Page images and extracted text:
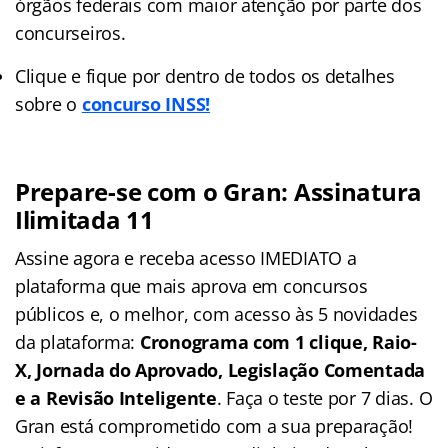
órgãos federais com maior atenção por parte dos
concurseiros.
Clique e fique por dentro de todos os detalhes
sobre o
concurso INSS!
Prepare-se com o Gran: Assinatura
Ilimitada 11
Assine agora e receba acesso IMEDIATO a
plataforma que mais aprova em concursos
públicos e, o melhor, com acesso às 5 novidades
da plataforma:
Cronograma com 1 clique, Raio-
X, Jornada do Aprovado, Legislação Comentada
e a Revisão Inteligente
. Faça o teste por 7 dias. O
Gran está comprometido com a sua preparação!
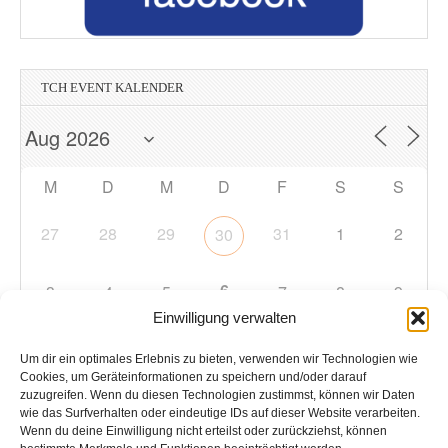
TCH EVENT KALENDER
M
D
M
D
F
S
S
27
28
29
31
1
2
30
6
3
4
5
7
8
9
Einwilligung verwalten
10
11
12
13
14
15
16
Um dir ein optimales Erlebnis zu bieten, verwenden wir Technologien wie
Cookies, um Geräteinformationen zu speichern und/oder darauf
zuzugreifen. Wenn du diesen Technologien zustimmst, können wir Daten
17
18
19
20
21
22
23
wie das Surfverhalten oder eindeutige IDs auf dieser Website verarbeiten.
Wenn du deine Einwilligung nicht erteilst oder zurückziehst, können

#### [WORK TO BE COMPLETED]
Every line above that holds the string "oder" should be copied into the answer.

#### [EXERCISE RESPONSE]
Cookies, um Geräteinformationen zu speichern und/oder darauf
wie das Surfverhalten oder eindeutige IDs auf dieser Website verarbeiten.
Wenn du deine Einwilligung nicht erteilst oder zurückziehst, können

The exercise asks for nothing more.